Isaiah Iton (born August 23, 2001) is an American professional football defensive end. He played college football for the Ole Miss Rebels before transferring to the Rutgers Scarlet Knights in 2023. He was signed by the Tennessee Titans as an undrafted free agent in 2024.

==College career==
Iton attended Pearland High School and played football there. After playing for the Northern Colorado Bears in his freshman season, he transferred from Hutchinson Community College to play college football for the Ole Miss Rebels in 2020. He played as a rotational defensive lineman for his sophomore and junior seasons, making 24 total tackles and 3 tackles for loss. In 2023, he transferred to Rutgers as a senior where he saw significantly more playing time, starting all 13 games at defensive tackle, making 38 tackles, one sacks, and a fumble recovery.

==Professional career==

Pre-draft measurables
| Height | Weight | Arm length | Hand span | Wingspan | 20-yard shuttle | Vertical jump | Broad jump | Bench press |
| 6 ft 2+1⁄2 in (1.89 m) | 277 lb (126 kg) | 34 in (0.86 m) | 10+1⁄8 in (0.26 m) | 6 ft 10+3⁄4 in (2.10 m) | 4.84 s | 32.5 in (0.83 m) | 9 ft 3 in (2.82 m) | 29 reps |
All values from Pro Day

===Tennessee Titans===
Iton signed with the Tennessee Titans as an undrafted free agent on May 10, 2024. He was waived on August 27, and re-signed to the practice squad.

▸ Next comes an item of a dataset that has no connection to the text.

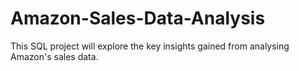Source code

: # Amazon-Sales-Data-Analysis
This SQL project will explore the key insights gained from analysing Amazon's sales data.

Iton signed a reserve/future contract with the Titans on January 6, 2025. On April 16, Iton was waived by the Titans.

===New England Patriots===
On May 12, 2025, Iton signed with the New England Patriots after attending the team's rookie minicamp. He was waived on August 18, reverting to the team's injured reserve after clearing waivers.

On July 20, 2026, Iton re-signed with the Patriots. He was waived/injured on August 30.